Indian Trail Ridge is somewhat of a natural firebreak to the east because it is near the tree line and has less timber, but embers from the Burro Fire could sail over the ridge and light fires in the heavily wooded Hermosa drainage, Lyons said.
On the eastern side of the ridge, the 416 Fire continued to rage. As of Thursday, it had burned 29,000 acres and was 15 percent contained.
Both the Burro and 416 fires were creeping toward each other, and were about 6 miles apart.
No structures have been lost in the Burro Fire. The estimated cost to fight it is at $450,000, Lyons said.
On Wednesday, Colorado Parks and Wildlife announced that the north and west shores of Jackson Gulch Reservoir in Mancos State Park would close because of “exceptionally high fire risk.”
All roads, trails and campsites in that area of the park, which borders the San Juan National Forest, were closed. Campers in the four occupied campsites were asked to move to a different part of the park.
Park manager Scot Elder said CPW decided to implement the partial closure because Mancos State Park has the same type of fuel as the San Juan National Forest, which closed Tuesday because of fire danger. He also said some visitors to the park recently failed to comply with the Stage 2 fire restrictions, and he didn’t want to risk that another mistake might start a wildfire.
“We’ll monitor this closure frequently and adjust it to find balance between providing recreation while minimizing risk,” Elder said.
The park’s main campground, the two rental yurts, the group picnic area and the boat ramp will remain open for the time being. Parts of the reservoir’s shoreline, along the dam and the south side, are open to fishing and nonmotorized boat launches.
Stage 2 fire restrictions remain in place for the park, meaning all open fires are prohibited and smoking is only allowed inside a vehicle. According to the release, everyone who has made a reservation for a campsite in the closed part of the park will be moved to the main campground.
Lone Dome and Fish Creek State Wildlife Areas have also been closed. In Durango, the Bodo, Perins Peak, Haviland Lake, Devil Creek and Williams Creek wildlife areas are closed, and the Lion’s Club shooting range in Bayfield is also closed. Navajo State Park, Ridgway State Park, Echo Canyon State Wildlife Area and Pastorious State Wildlife Area are still open.
Mesa Verde National Park will also stay open unless a fire threatens its borders, public information officer Cristy Brown said Wednesday.
On Tuesday, the San Juan National Forest was closed to public use, including campgrounds, trails and National Forest System roads.
Grazing on forest lands and access to private land will require written authorization from a district ranger. McPhee Reservoir and the McPhee Boat Ramp likely will remain open, but no shoreline activity will be allowed.

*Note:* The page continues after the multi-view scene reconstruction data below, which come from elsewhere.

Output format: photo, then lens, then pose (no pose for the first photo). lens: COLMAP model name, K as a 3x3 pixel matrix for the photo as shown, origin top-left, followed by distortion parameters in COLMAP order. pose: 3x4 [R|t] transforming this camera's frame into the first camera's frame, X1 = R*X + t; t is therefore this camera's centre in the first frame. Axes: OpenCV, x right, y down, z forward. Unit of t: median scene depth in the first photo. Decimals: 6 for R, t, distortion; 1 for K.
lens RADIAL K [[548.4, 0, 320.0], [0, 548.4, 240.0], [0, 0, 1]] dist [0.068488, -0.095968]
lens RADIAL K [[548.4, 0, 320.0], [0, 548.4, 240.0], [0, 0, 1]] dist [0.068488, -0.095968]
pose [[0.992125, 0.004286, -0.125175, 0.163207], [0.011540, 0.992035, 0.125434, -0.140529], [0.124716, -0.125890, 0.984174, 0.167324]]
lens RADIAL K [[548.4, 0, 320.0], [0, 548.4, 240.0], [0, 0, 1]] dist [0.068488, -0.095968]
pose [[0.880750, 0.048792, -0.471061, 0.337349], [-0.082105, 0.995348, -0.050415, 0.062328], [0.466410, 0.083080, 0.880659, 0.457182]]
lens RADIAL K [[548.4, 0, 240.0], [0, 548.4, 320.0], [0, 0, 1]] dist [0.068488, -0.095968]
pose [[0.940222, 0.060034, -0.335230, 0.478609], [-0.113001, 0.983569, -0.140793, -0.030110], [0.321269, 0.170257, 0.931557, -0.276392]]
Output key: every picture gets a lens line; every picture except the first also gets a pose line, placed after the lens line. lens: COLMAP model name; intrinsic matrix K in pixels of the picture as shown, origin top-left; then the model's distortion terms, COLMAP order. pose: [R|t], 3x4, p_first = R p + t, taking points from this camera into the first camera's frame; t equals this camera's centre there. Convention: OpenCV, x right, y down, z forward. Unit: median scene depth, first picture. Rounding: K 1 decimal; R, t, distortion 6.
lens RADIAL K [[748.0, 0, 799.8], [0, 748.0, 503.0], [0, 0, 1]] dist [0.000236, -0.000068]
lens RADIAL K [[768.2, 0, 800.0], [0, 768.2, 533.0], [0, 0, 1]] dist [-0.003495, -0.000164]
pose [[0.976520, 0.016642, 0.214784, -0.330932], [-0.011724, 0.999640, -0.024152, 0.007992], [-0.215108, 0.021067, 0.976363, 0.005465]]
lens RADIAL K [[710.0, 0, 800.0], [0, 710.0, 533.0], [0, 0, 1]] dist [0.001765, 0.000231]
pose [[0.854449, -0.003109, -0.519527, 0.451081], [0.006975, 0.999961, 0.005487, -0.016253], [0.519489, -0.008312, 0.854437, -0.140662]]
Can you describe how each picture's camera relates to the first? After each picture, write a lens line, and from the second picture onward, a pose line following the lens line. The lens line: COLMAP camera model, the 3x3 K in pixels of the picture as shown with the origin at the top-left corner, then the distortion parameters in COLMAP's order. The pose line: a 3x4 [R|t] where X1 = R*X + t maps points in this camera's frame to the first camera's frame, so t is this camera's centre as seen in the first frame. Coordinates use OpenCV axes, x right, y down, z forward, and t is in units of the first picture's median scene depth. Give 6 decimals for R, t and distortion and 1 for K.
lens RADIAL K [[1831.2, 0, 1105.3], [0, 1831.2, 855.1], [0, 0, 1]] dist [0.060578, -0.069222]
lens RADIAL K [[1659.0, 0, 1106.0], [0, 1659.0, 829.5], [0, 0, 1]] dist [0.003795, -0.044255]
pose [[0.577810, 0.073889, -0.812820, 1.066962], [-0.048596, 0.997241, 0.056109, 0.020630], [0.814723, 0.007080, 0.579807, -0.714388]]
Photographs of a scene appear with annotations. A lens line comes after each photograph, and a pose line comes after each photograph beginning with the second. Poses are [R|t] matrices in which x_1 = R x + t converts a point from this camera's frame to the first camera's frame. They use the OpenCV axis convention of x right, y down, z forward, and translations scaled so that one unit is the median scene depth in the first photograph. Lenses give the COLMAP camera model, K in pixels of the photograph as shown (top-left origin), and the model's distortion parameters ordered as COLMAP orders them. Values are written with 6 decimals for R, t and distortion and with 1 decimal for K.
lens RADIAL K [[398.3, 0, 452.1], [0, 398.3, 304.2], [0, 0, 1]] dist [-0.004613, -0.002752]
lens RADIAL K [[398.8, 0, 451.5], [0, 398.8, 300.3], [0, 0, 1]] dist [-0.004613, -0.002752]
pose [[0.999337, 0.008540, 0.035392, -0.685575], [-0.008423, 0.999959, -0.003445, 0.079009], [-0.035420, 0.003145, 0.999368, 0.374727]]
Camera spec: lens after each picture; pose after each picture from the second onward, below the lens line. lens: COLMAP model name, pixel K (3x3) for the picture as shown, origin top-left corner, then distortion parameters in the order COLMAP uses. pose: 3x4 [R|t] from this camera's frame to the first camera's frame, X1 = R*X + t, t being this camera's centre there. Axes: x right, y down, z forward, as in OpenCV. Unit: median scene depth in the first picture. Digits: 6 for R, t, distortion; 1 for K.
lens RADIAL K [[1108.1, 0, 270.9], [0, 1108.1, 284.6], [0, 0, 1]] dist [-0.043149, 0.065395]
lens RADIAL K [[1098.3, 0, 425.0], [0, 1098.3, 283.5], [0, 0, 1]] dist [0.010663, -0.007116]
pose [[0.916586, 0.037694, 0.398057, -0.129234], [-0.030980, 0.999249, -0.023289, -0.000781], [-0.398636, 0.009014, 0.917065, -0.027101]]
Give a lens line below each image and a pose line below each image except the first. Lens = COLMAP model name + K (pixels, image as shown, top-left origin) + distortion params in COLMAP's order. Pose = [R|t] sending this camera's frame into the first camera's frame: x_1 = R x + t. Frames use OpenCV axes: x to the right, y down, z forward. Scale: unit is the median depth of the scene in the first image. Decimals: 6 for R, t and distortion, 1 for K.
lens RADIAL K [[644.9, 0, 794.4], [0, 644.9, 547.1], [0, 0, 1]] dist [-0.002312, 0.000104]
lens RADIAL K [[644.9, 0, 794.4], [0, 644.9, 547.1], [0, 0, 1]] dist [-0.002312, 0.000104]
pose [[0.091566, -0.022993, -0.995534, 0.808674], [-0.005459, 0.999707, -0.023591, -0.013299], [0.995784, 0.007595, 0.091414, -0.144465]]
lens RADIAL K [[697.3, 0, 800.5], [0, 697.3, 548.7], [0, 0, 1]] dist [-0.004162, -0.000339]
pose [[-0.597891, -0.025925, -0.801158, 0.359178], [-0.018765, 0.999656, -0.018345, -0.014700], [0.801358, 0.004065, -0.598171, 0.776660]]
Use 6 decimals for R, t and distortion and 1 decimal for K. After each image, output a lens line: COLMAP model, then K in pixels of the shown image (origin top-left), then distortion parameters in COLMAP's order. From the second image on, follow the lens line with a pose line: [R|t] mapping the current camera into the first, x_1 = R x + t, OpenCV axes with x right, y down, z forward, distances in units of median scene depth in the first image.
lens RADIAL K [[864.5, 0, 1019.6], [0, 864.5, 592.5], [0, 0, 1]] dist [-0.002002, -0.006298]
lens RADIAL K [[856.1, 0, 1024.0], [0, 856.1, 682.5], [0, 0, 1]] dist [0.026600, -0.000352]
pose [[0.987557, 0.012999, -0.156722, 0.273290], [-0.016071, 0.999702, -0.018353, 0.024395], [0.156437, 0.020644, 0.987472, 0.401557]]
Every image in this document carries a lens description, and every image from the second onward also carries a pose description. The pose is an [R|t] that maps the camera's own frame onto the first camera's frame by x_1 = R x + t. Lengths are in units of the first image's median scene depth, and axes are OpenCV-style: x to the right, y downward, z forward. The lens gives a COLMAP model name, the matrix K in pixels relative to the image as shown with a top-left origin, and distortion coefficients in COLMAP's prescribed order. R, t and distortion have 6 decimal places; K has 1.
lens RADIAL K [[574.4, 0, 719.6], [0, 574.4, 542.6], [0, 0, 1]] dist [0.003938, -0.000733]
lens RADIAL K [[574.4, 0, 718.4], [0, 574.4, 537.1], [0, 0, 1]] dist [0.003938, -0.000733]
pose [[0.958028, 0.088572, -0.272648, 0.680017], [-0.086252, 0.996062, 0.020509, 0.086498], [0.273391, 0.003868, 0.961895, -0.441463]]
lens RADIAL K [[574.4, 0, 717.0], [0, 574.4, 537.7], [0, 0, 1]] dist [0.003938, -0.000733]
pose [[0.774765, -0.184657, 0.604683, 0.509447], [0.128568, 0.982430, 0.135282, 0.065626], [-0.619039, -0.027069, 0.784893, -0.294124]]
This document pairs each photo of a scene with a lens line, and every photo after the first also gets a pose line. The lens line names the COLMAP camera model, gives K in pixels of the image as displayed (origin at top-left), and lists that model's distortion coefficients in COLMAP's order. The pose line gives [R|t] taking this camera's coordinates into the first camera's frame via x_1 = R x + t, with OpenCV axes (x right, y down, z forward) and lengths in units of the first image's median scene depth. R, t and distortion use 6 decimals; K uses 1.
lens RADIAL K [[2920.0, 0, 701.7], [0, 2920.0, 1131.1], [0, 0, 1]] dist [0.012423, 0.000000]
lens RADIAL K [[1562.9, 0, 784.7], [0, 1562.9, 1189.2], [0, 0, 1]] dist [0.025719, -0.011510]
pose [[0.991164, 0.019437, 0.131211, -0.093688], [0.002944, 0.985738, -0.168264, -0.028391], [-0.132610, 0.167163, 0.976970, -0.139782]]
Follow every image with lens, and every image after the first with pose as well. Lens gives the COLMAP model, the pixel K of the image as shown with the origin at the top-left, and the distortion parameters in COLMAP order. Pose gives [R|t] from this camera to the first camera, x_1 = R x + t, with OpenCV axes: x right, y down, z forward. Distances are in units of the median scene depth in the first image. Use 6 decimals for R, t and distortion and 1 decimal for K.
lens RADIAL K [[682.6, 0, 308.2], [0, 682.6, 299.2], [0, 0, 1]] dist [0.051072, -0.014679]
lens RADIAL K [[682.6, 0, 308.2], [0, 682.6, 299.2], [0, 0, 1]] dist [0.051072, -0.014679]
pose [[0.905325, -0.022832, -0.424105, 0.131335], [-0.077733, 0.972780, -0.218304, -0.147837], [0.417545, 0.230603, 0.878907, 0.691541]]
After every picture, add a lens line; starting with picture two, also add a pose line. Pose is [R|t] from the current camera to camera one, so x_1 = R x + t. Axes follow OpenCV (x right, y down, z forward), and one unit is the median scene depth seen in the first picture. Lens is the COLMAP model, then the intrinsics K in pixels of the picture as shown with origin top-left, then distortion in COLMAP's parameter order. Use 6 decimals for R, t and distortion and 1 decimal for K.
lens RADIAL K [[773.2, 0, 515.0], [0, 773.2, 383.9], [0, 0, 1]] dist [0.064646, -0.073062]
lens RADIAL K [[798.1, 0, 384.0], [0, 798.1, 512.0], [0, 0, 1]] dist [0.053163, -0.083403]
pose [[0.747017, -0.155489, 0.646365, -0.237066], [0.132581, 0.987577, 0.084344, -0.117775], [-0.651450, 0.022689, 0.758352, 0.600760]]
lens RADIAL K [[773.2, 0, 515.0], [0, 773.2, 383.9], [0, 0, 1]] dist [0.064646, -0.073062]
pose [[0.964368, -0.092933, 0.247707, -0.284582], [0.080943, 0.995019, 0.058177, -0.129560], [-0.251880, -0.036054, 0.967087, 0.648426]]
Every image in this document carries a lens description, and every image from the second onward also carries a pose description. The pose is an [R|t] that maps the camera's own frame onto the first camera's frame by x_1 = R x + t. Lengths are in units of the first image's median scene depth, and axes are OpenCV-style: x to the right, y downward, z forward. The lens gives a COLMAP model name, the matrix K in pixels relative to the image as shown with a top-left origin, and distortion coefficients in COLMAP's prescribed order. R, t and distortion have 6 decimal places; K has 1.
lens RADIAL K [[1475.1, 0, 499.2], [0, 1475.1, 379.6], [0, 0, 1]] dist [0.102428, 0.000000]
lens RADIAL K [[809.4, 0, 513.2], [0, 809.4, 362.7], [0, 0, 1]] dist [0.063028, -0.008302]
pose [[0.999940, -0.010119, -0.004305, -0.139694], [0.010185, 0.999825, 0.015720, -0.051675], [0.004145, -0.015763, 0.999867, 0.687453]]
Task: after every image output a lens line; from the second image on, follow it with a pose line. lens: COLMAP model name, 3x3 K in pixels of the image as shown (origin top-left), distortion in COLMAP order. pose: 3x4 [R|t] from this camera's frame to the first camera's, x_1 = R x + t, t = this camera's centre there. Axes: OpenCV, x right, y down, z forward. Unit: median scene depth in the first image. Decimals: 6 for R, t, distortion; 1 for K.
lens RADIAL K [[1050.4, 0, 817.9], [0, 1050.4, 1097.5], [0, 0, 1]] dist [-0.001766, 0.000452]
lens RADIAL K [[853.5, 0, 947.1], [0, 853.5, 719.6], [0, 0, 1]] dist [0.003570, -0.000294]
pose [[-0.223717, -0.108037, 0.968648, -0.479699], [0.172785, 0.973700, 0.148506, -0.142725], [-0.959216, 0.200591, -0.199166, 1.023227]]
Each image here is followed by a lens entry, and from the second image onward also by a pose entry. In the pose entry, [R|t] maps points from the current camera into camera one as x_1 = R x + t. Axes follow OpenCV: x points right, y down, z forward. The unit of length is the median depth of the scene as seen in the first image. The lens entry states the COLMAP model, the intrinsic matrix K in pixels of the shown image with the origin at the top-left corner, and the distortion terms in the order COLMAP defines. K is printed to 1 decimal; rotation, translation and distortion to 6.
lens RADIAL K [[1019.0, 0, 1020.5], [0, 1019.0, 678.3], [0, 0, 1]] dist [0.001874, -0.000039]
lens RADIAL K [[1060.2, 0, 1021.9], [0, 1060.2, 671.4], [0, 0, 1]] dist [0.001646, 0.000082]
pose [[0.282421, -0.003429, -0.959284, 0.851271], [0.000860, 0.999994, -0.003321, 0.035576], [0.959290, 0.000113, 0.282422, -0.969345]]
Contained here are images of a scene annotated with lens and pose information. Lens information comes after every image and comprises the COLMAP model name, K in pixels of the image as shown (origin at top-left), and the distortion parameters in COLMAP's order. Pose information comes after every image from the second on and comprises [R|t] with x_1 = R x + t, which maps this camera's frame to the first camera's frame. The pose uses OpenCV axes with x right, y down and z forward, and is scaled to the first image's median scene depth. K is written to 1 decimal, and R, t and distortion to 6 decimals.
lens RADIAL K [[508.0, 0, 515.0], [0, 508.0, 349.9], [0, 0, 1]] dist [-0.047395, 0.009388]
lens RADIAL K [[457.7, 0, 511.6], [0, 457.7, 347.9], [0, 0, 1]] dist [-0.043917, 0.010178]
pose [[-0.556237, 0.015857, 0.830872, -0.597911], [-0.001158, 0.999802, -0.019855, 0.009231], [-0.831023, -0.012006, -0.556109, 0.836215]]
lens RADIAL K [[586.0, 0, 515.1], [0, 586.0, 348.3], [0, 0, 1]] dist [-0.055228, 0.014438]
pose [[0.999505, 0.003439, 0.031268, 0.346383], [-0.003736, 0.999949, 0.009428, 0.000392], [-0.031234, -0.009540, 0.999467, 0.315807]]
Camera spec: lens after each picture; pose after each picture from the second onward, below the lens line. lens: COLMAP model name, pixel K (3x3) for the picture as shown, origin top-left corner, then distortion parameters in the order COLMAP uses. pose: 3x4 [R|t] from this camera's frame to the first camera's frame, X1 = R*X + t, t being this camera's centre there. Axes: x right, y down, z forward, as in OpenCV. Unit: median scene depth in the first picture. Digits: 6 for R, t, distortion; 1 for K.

The Dolores-Norwood Road (Forest Road 526) will remain open. All logging and outfitting in the forest will be prohibited.
Burro Fire forest closures (PDF)
At a glance
The Burro Fire, named for a nearby mountain, started June 8 and burns 5 miles up the Bear Creek drainage east of Dolores.
Size of fire:
3,400 acres, with no containment as of Thursday morning. It is expected to burn for weeks. Containment is projected for July 15.
Create containment lines on the west and south sides of the fire to keep it from CO. 145 and the Haycamp and Transfer Park areas. A bulldozer crew is working to clear a line along with hand crews. Firefighters were scouting for containment opportunities along the north and west sides of the fire.
The San Juan National Forest is closed to recreation, effective Tuesday. Mancos State Park is partially closed.
Managed by a Type 1 crew in Dolores along with the larger 416 Fire north of Durango. More than 200 personnel are battling the Burro Fire.
Cloudy, 20 percent chance of rain on Thursday and Friday. Rain predicted for Saturday.